(Pictures with lens parameters)
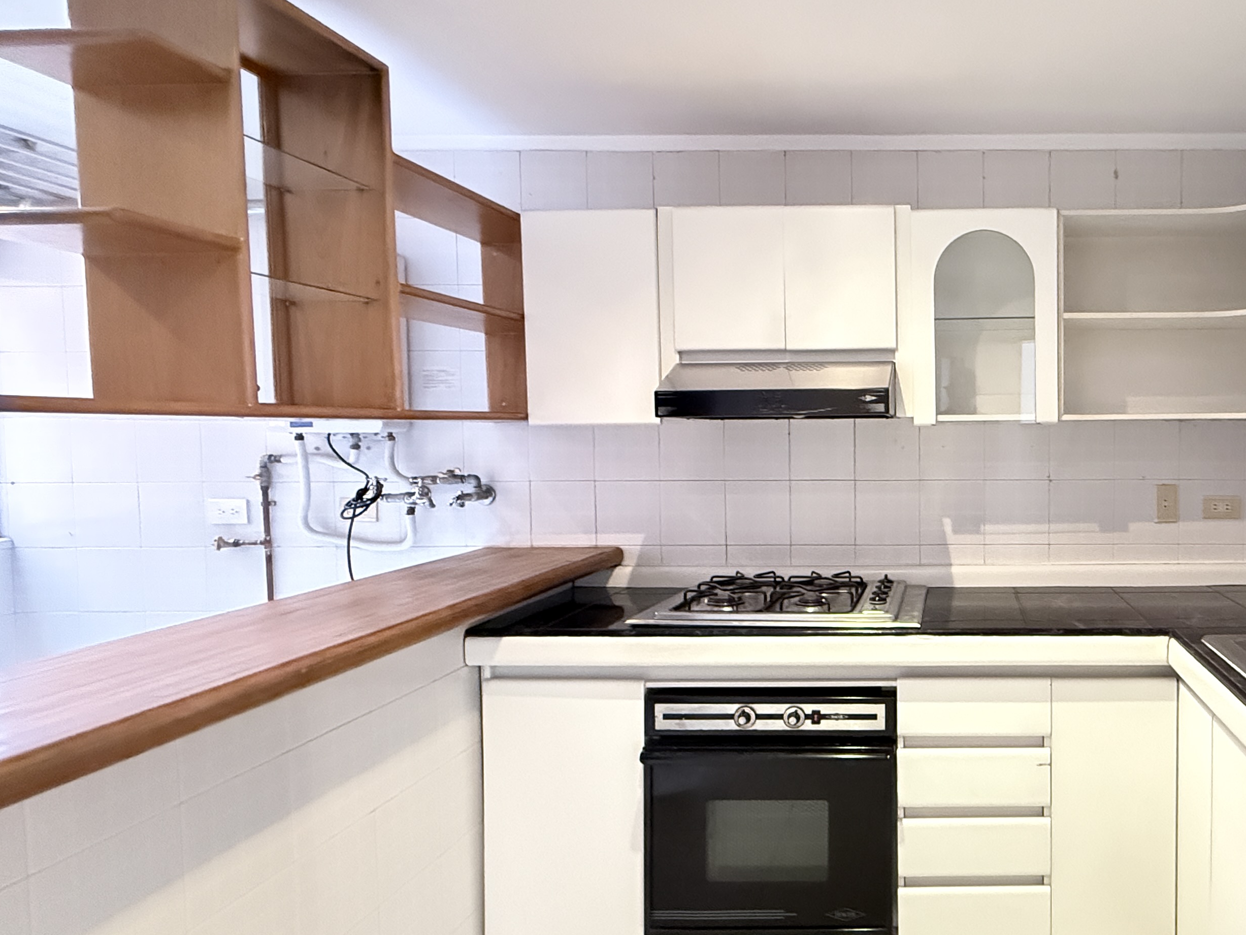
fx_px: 828
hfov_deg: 68.4
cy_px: 473
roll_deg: +0.3
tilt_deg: -1.8
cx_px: 958
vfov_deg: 58.9
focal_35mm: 23
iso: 1250
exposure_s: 1/40
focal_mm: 2.22
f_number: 2.2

(ABOUT THIS TASK) Once the images are removed, print the remaining data exactly as it appears above.

(EXERCISE ANSWER)
fx_px: 828
hfov_deg: 68.4
cy_px: 473
roll_deg: +0.3
tilt_deg: -1.8
cx_px: 958
vfov_deg: 58.9
focal_35mm: 23
iso: 1250
exposure_s: 1/40
focal_mm: 2.22
f_number: 2.2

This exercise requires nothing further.